Driving the coronavirus recovery in retail - cost or digital transformation?

By Paul Mason, Founder and Chairman, PMC Retail

A “new normal” may be on the way.

Apart from the grocers, most of UK retail has been firmly shut since the lockdown began. Many retailers have even closed their e-commerce operations. Despite government support schemes, this has brought unprecedented financial pain to the retail sector with no revenue coming in but many bills still to pay.

The conversation has now turned firmly towards how the lockdown might be gradually eased. Although this will pose a whole new set of challenges for retailers in getting all of their trading channels up and running, it does present the opportunity to begin the recovery phase. However, the “new normal’ will be radically different.

Stores will be opened in a phased way over the coming weeks and months, but some may never open again as retailers seek ways to exit unprofitable stores. A few may abandon physical retailing altogether. 

The operational changes undertaken by the grocers around queue management and social distancing in-store will have to be adapted for other categories. Customers’ behaviours may well have irrevocably changed, with a different perspective on the shopping missions they are prepared to take and a huge permanent leap forward in online shopping.

Impact on the strategies of retail CIOs

Against this backdrop, how will the strategy of the retail CIO have to change? Until late March, it is highly likely that the strategy centred around digital transformation. Should that still be the case during the recovery phase, or must there be a lurch towards cost transformation in order to mitigate financial pain?

Retail IT strategy

The answer is that both are critically important. Although retailers are always cost conscious (and usually pretty good at driving deals), a top to bottom operational and cost review is essential. 

As for those digital transformation programmes, some of the cost savings delivered will need to be invested in putting the foot hard on the accelerator pedal.

Cost transformation

Undoubtedly, retail CIOs will have negotiated short term deals with their suppliers to temporarily reduce costs or defer payment or both whilst trading is dramatically reduced.

What is required next is a forensic – but strategic – step back to look at the IT cost base. Other than the obvious longer term negotiations with those suppliers, what are the key areas that should be looked at? A number of key areas stand out and retailers should:

·      Cut out what’s no longer required. If the business is smaller than it used to be (fewer stores, fewer people), identify the technology that can be removed – tills, desktops, laptops, handhelds, licences, storage, the list goes on.

·      Think about your target unit cost of IT operation per transaction across your channels. Challenging your teams to think about embedded unit costs is a great way to think about how things are done, rather than just how much they cost in aggregate.

·      Right-size the IT team to fit the new level of workload generated by a smaller business and, potentially, a smaller workload. Does the support team need to be as big as it was? If the project workload is reduced, what is the impact on project resource requirements.

·      Consider targeted outsourcing for what remains. Buying into shared services rather than dedicated services could bring material cost savings and a more flexible service that can be dialled up or down in line with trading patterns and project demands.

·      Think again about offshore services. Another layer of savings might be possible if services can be delivered offshore. The cost of essential projects could be significantly reduced by moving development and testing offshore.

·      Look at supplier consolidation. Widening the scope of key supplier relationships could open up a win/win scenario for both parties and bring material cost savings opportunities.

·      Learn the lessons of lockdown and revisit the resilience of key systems and their suitability for operating in BCP-mode. This might be an area in which to invest savings made elsewhere.

Caveat emptor

Remember, it’s not only retailers that have been damaged by being unable to trade during lockdown. IT services and professional services companies will also have taken a big hit. 

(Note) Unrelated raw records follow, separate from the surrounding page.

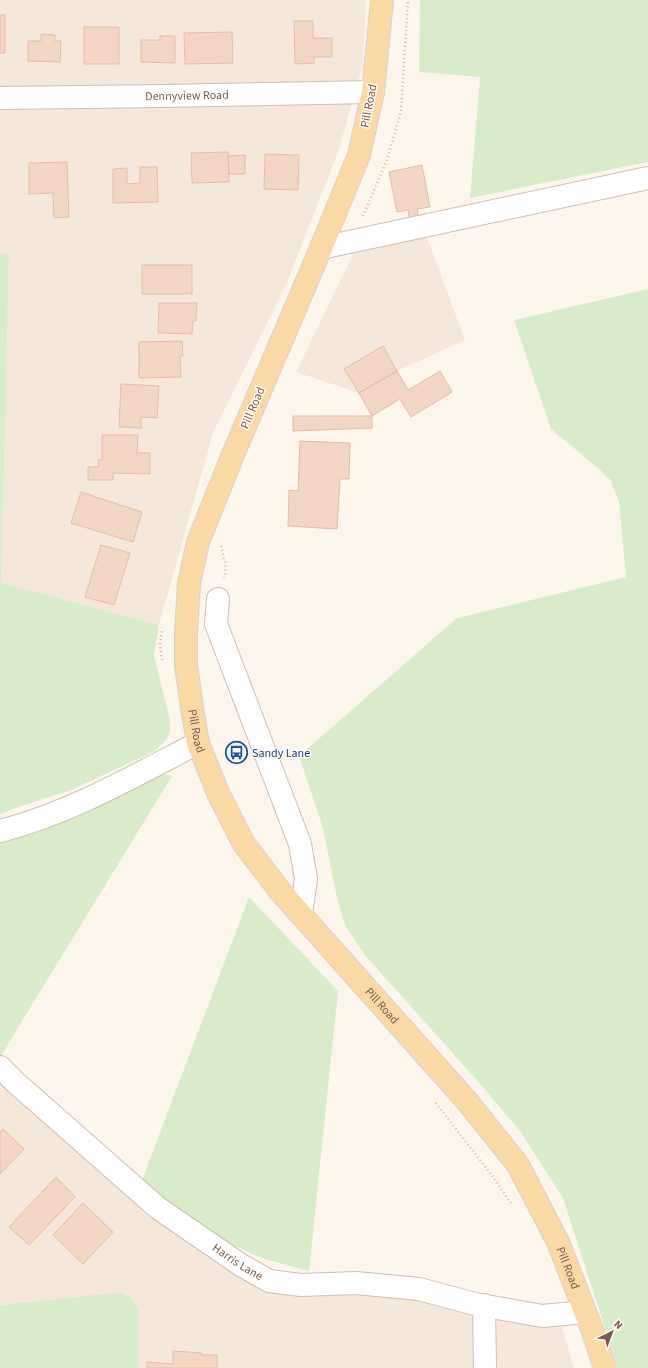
<svg xmlns="http://www.w3.org/2000/svg" width="648" height="1368" font-family="'Source Sans 3',sans-serif">
<style>
.residential{fill:#f5e8da}
.green{fill:#d8ecc9}
.building{fill:#f3d5c3;stroke:#e6bba3}
.lines{fill:none;stroke-linecap:round;stroke-linejoin:round}
.minor-casing{stroke:#d1beb0;stroke-width:24}
.major-casing{stroke:#dad1cd;stroke-width:24}
.path{stroke:#d9b8a5;stroke-width:2.5;stroke-dasharray:1 3;stroke-linecap:butt}
.minor{stroke:#fff;stroke-width:22}
.major{stroke:#fbd9a5;stroke-width:22}
.labels{text-anchor:middle;dominant-baseline:central;stroke-width:3;stroke-linejoin:round;paint-order:stroke}
.street-label{font-size:12px;fill:#7a5c4d;stroke:#fffaf3}
.transit-label{font-size:12px;fill:#164399;stroke:#fffaf3;text-anchor:start}
</style>
<rect width="100%" height="100%" fill="#fdf6ec"/>
<!-- residential -->
<path class="residential" d="M0 0H366L363 65 338 152 288 280 213 433 159 625 0 583 9 254H0Z
M426 235 465 340 397 371 359 393 296 372 354 252Z
M0 1074 250 1276 331 1291 448 1302 562 1327 574 1368H138V1310L120 1292 0 1305Z"/>
<!-- green -->
<path class="green" d="M420 0H648V162L470 198 480 77 419 72Z
M0 254H9L1 583 159 625 154 656 170 720V731L166 740 155 751 69 791 24 805 0 814Z
M648 289V1368H618L563 1198 520 1131 482 1086 365 955 345 925 337 898 323 828 299 756 457 618 626 577 619 502 611 481 598 468 551 429 514 320Z
M164 774 172 776 0 1057V841L72 816Z
M249 897 338 991 309 1271 261 1258 210 1234 141 1183Z
M120 1292 132 1298 138 1310V1368H0V1305Z"/>
<!-- building -->
<path class="building" d="M0 15H5V53H0Z
M294 21H313V38H332V57H314V63L295 64Z
M84 27H119V64H84Z
M232 32 233 63 185 64 184 33Z
M41 34 55 35V41H61L60 62 28 61V41H41Z
M160 36H175V63L141 62V40H160Z
M228 152 229 182 192 183 191 153Z
M265 154 299 155 298 190 264 189Z
M245 155V174H229L228 156Z
M67 162 69 217 54 218 53 193 29 194V163Z
M422 165 430 207 417 209 419 220 410 221 408 210 397 212 389 172Z
M140 167H157L158 202 113 203V169L127 168V184L140 183Z
M142 265H192V294H142Z
M159 303H197L196 321H193L192 334 158 333Z
M182 341 183 356H180L181 377 139 378V342Z
M383 346 397 371 359 393 344 369Z
M397 371 408 390 440 371 452 392 411 417 400 399 372 416 359 393Z
M121 384 159 386 157 418 141 417V428L119 427Z
M293 416H372V428L293 431Z
M102 435H138L137 453H150V474L113 473V480H88V467H98L99 459 102 460Z
M300 441 350 443 349 479H340L337 529 288 526 289 490 298 491Z
M81 492 142 512 133 542 71 523Z
M101 545 130 553 114 605 85 597Z
M3 1129 24 1149 0 1174V1132Z
M56 1177 75 1197 29 1245 9 1227Z
M83 1203 113 1232 83 1264 53 1235Z
M173 1351 202 1353V1355H217V1368H147V1362L173 1364Z"/>
<g class="lines">
<defs>
<g id="minor">
<path id="s1" d="M0 98 162 96 373 92"/>
<path d="M321 248 648 178"/>
<path d="M218 599 216 624 300 844 306 879 301 914"/>
<path d="M0 831C70 813 134 776 198 743"/>
<path id="s2" d="M0 1067 15 1082 158 1208 241 1265 269 1281 301 1285 356 1283 419 1289 475 1304 542 1316 585 1312"/>
<path d="M484 1305 485 1368"/>
</g>
<g id="major">
<path id="s3" d="M382 0 373 92 359 155 321 248 232 457 198 542 189 583 186 633V665L192 708 198 743 219 795 244 844 280 891 466 1100 518 1165 558 1242 593 1332 605 1368"/>
</g>
</defs>
<!-- minor casing -->
<use href="#minor" class="minor-casing"/>
<!-- major casing -->
<use href="#major" class="major-casing"/>
<!-- path -->
<path class="path" d="M363 216 387 160 401 111 408 0
M221 546 226 568 224 578
M162 660 160 644 162 631
M436 1103 490 1173 511 1203"/>
<!-- minor -->
<use href="#minor" class="minor"/>
<!-- major -->
<use href="#major" class="major"/>
</g>
<!-- icons -->
<defs>
<symbol id="bus-ring" viewBox="-11 -11 22 22"><circle r="9.5" fill="#fffaf3" stroke="#1a4fb4" stroke-width="1.5"/><path d="M-5-6H5V4H4V6H2V4H-2V6H-4V4H-5ZM-3.5-4V0h7V-4ZM-3.5 1.2v1.5H-2V1.2ZM2 1.2v1.5H3.5V1.2Z" fill="#1a4fb4"/></symbol>
</defs>
<g fill-rule="evenodd">
<use href="#bus-ring" x="224" y="740" width="25" height="25"/>
</g>
<g class="labels">
<!-- street labels -->
<g class="street-label">
<text stroke="none"><textPath href="#s1" startOffset="187">Dennyview Road</textPath></text>
<text transform="translate(369 106) rotate(-79)">Pill Road</text>
<text transform="translate(253 408) rotate(-67)">Pill Road</text>
<text stroke="none"><textPath href="#s3" startOffset="767">Pill Road</textPath></text>
<text stroke="none"><textPath href="#s3" startOffset="1103">Pill Road</textPath></text>
<text stroke="none"><textPath href="#s2" startOffset="308">Harris Lane</textPath></text>
<text stroke="none"><textPath href="#s3" startOffset="1427">Pill Road</textPath></text>
</g>
<!-- transit labels -->
<g class="transit-label">
<text x="252" y="753">Sandy Lane</text>
</g>
</g>
<!-- north arrow -->
<g transform="translate(612 1332) rotate(42)" stroke="#fffaf3" stroke-width="3" paint-order="stroke">
<path d="M0-3L7 15L0 10L-7 15Z" fill="#7a5c4d"/>
<text y="-6" font-size="11" font-weight="bold" text-anchor="middle" fill="#7a5c4d">N</text>
</g>
</svg>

Therefore, carry out due diligence on both existing and new suppliers. Do they have the reserves to trade through to a recovery or are they on the edge? How effective were their BCP plans through the lockdown. Surprisingly, some very big IT companies were unable to fully implement home working.

Digital transformation

Digital transformation programmes need to be reviewed and reprioritised. Given the changes in customer behaviour and expectations, are those programmes still targeted on delivering the right transformation? 

In the world of the “new normal’, what channels are you actually going to be trading in and what is the target experience you are going to deliver across those channels. Is the interaction between channels going to remain the same or will it change? That target experience might well have changed radically with new factors becoming important to your customers like safety or supply chain transparency. 

The role and importance that your store and staff will play in this new normal will also inevitably change. Are your staff really trained and tooled up to do what will be required of them? Are your stores designed and digitally enabled to meet the demands of the new norm?

Whatever the digital transformation becomes, the emphasis must be on prioritising and accelerating delivery. Your recovery – or even your survival – depends on it.

Typically, delivering IT-enabled change in retail is challenging. Change can be complex and there are lots of agendas to reconcile. However, consider this: It is almost certain that more change has been delivered in your business in the last few weeks than in the last 10 years.

Your business has learned to think the unthinkable, shoot dozens of holy cows, trial and pilot at speed and adopt radical change at lightning speed. Look at how to maintain this momentum through agile thinking, agile delivery and being prepared to trial/fail/improve/perfect/roll-out fast.

Lockdown has trained your business to do it!